The scene: a street in Fallujah crowded with angry civilians and lurking insurgents. A Humvee stops a quarter-mile away. A Marine aims what looks like a television radar dish receiver at the crowd. Suddenly, people start screaming and running away in panic. The Humvee proceeds into the now-empty street, thanks to the Active Denial System.

According to Kelly Hearn, writing on AlterNet, that scenario could start being played out in 2006, when the first ADSs are deployed in Iraq.

The Active Denial System is a Pentagon-funded, $51 million crowd control device that rides atop a Humvee, looks like a TV dish, and shoots energy waves 1/64 of an inch deep into human skin. It dispenses brief but intolerable bursts of pain, sending bad guys fleeing but supposedly leaving no lasting damage. (During a Pentagon press briefing in 2001, this reporter felt a zap from an ADS prototype on his fingertip and can attest to the brief but fleeting sensation that a hot light bulb was pressing against the skin). ADS works outside the range of small arms fire.

Of course, as with any gubmint-developed (by Raytheon Corp., appropriately enough) secret weapon, there are many questions about the short- and long-term health effects of ADS.

What millimeter waves (MMW) do to the body depends on the dose. And about that, Davison and other experts have questions, lots of them. How do operators control the dose that an individual receives? What is the safety margin, rather, the difference in exposure time between it being an effective weapon and it being harmful?
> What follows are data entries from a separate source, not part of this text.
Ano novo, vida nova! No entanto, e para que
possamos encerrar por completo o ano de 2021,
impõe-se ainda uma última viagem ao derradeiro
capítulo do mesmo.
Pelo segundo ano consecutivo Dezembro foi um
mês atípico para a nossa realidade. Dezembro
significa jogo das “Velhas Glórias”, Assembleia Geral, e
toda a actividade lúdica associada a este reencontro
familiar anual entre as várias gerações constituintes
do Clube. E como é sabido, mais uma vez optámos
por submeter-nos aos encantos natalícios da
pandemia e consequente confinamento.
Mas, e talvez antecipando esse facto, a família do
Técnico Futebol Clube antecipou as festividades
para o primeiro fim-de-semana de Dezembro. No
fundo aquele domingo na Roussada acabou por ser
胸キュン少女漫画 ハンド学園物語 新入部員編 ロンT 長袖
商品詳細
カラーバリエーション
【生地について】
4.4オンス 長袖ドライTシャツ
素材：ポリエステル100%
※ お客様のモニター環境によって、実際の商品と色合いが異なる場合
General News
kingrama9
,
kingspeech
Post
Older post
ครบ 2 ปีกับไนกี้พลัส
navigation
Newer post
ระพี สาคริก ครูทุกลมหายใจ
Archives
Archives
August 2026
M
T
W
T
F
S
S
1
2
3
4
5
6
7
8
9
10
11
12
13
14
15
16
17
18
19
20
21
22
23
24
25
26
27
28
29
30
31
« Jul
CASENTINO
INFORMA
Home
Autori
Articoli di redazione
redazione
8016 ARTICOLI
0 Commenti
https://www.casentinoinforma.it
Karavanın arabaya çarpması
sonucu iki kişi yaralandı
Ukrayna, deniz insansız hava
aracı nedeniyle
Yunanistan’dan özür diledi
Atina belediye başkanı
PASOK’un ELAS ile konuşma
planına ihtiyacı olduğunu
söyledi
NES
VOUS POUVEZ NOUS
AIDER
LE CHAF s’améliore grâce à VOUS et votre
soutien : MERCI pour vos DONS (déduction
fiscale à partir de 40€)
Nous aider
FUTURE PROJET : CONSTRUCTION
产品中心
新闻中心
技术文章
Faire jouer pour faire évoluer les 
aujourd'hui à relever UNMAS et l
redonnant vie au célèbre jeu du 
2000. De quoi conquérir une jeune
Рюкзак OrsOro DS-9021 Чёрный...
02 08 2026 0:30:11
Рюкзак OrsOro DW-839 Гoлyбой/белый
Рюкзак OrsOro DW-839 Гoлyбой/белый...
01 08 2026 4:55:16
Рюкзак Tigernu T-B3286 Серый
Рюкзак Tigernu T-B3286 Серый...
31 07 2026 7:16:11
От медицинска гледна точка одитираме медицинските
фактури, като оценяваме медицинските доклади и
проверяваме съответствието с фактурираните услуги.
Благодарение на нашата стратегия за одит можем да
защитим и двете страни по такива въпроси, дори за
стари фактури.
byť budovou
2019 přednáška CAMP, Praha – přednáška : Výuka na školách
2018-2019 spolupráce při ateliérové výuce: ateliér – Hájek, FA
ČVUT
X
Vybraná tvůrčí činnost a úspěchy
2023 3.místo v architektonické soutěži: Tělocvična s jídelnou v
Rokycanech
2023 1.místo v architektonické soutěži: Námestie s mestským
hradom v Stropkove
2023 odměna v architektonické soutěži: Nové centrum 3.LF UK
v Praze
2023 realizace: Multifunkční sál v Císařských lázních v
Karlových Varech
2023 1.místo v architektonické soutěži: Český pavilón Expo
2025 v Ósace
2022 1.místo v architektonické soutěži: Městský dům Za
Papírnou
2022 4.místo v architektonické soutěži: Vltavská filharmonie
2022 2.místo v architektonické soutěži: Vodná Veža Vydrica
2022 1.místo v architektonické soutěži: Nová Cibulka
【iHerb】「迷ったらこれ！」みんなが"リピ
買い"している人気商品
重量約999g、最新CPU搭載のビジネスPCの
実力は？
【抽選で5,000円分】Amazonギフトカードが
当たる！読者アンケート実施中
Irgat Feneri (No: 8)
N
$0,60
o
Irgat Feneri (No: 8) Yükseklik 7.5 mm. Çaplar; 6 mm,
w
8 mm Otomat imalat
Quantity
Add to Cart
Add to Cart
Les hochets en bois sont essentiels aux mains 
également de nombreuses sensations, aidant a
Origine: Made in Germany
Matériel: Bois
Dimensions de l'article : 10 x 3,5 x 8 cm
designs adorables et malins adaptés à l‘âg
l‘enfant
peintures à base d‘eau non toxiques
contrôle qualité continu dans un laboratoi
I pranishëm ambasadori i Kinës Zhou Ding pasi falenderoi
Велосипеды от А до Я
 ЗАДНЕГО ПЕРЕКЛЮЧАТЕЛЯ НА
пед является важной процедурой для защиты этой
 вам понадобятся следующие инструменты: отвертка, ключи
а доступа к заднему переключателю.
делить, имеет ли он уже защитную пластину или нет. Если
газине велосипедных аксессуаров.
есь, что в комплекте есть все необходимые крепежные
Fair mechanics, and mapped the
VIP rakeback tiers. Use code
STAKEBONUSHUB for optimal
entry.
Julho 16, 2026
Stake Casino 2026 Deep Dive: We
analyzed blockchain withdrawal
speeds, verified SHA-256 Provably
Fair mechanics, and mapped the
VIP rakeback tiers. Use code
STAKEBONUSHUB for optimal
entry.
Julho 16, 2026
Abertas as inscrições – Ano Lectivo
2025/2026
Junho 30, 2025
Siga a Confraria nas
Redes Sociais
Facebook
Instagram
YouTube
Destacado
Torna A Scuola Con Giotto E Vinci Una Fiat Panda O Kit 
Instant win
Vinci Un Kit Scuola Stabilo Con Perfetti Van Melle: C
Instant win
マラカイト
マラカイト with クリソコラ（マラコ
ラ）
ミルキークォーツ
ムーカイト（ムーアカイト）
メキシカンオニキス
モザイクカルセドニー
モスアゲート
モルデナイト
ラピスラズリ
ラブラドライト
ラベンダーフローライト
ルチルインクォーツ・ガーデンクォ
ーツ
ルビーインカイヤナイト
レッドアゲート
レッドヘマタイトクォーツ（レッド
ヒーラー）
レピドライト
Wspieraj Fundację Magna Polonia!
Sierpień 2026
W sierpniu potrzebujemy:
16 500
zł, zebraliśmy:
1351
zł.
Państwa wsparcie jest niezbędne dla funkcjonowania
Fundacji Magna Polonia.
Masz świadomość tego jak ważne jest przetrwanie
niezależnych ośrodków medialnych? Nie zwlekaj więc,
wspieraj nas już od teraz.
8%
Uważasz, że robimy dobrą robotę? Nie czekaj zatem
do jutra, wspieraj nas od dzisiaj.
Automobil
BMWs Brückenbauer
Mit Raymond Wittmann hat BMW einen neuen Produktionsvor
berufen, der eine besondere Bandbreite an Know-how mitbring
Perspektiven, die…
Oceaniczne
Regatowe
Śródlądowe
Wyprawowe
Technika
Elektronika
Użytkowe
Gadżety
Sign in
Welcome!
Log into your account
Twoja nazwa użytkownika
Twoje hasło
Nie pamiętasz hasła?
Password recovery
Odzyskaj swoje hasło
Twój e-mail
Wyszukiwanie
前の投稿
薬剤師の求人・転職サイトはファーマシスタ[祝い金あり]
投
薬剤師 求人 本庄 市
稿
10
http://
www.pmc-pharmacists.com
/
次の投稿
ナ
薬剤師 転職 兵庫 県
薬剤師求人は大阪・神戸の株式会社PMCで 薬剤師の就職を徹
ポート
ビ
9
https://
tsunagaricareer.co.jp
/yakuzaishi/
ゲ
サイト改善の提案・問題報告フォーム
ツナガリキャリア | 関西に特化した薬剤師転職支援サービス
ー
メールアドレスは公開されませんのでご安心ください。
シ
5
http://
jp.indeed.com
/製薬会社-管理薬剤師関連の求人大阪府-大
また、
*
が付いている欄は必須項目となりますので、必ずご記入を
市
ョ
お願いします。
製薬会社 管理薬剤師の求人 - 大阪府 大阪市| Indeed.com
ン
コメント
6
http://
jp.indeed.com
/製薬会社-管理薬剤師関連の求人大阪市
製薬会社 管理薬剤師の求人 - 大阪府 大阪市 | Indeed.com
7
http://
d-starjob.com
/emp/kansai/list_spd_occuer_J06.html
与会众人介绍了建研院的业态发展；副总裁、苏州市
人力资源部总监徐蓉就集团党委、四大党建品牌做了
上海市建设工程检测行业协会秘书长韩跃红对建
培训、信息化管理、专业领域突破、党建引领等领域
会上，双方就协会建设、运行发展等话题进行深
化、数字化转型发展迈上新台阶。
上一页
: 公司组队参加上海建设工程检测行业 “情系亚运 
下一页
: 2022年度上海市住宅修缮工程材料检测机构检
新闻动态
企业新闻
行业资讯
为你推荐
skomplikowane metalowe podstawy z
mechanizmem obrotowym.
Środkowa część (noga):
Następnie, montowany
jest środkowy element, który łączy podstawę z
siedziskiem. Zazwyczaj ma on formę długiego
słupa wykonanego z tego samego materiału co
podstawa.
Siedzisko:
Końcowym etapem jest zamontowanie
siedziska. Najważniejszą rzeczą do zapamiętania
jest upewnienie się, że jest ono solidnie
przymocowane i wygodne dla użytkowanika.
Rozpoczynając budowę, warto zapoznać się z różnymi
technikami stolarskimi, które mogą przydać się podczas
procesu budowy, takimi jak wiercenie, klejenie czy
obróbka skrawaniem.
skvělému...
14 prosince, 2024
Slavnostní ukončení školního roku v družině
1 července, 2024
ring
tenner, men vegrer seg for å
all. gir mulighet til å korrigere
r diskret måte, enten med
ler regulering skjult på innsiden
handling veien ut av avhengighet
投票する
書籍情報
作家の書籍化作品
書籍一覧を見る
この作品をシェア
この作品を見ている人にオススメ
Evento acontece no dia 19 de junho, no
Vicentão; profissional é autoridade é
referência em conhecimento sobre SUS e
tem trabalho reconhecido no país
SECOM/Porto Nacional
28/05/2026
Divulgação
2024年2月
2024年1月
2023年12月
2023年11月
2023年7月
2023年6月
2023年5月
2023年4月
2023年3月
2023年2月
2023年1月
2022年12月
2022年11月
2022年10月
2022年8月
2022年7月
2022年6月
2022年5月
Does the weapon cut out after a certain time to prevent overexposure? What about people targeted at different distances? How do operators avoid unintentionally overexposing people at short ranges when aiming at long range? And what of individual differences in health, age, and sensitivity to MMW?

More alarming still is the fact that the devices are being developed for use on Americans by local police forces.

As key scientific questions go unanswered, a version of the Active Denial System is being developed by the Justice Department for use by U.S. police departments. The National Institute of Justice, the research arm of the Department of Justice, has issued a half-million dollar grant to Raytheon Corporation for a “Solid-State Active Denial System Demonstration Program,” according to the NIJ website. Alan Fischer, a Raytheon spokesperson, said the company is “working on a number of active denial projects, with various ranges. ADS may some day be miniaturized down to a hand-held device that could be carried in a purse or pocket and used for personal protection instead of something like Mace. The potential for this technology is huge.”

Rumsfeld’s Ray Gun — dispersing demonstrators from Fallujah to Philadelphia.